Jihad Azour, director of the IMF’s Middle East and Central Asia Department, said a total of $64bn in fiscal support had been committed in 12 regional countries as of 6 April.
The IMF’s tracker covered Bahrain, Saudi Arabia, the UAE, Kuwait, Iran, Morocco, Egypt, Tunisia, Libya, Mauritania, Iraq and Sudan.
“On average, countries in the region dedicated more than 2.7 per cent of GDP for fiscal measures,” Azour said.
“This is equivalent to what most emerging markets committed.
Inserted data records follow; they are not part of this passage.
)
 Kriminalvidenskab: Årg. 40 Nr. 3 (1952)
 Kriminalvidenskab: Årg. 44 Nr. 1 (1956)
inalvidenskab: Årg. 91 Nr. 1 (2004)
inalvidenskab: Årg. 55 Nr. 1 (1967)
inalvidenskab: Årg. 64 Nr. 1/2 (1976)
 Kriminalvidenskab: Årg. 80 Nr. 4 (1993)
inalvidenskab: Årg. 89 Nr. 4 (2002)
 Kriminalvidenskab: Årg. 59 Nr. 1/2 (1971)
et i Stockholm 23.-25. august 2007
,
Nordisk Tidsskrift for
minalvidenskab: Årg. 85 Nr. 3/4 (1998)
For developed countries and advanced economies, fiscal measures reached 3-4 per cent on average.”
Bahrain’s and Iran’s fiscal packages exceeded the regional 2.7 per cent average, while Sudan’s and Iraq’s funding commitments were significantly below the benchmark.
Azour explained the $64bn of fiscal support was introduced through both revenue and expenditure initiatives in all 12 countries, except Iraq, Libya and Sudan.
The three countries did not introduce additional revenue measures, according to Azour’s presentation during a briefing call on 27 April.
Central banks also “reacted very quickly” in the near-Middle East region, Azour said.
Most regional central banks adopted a two-pronged approach by adjusting interest rates and liquidity injections.
In some countries, such as Egypt, interest rate cuts exceeded 300 basis points.
Monetary policy rates have reduced by around 2 per cent each in Qatar and Oman since the beginning of 2020, while in Saudi Arabia and the UAE, the figure has declined by just over 1 per cent each, IMF data shows.
On average, 3.4 per cent of GDP was committed to liquidity injection measures in seven countries tracked by the IMF, including Bahrain, Qatar, the UAE, Morocco, Jordan, Saudi Arabia and Tunisia.
Central banks in these countries made liquidity injections worth a combined total of $47bn in the first few weeks after the crisis, according to IMF data.
The Bahraini central bank’s liquidity support accounted for 25-30 per cent of the kingdom’s GDP, Azour’s presentation shows.
The next highest commitment was made by the Qatari central bank, accounting for 5-10 per cent of the country’s GDP.
Last week, the IMF projected that the Mena region’s economy would shrink by 3.3 per cent in 2020, retreating 5.9 percentage points from its January forecast of 2.6 per cent growth for the year.
The Mena region is expected to be impacted more severely than the average global growth decline of 3 per cent due to both the higher number of oil-exporting nations that will be weakened fiscally by low oil prices, and the impact on travel and tourism.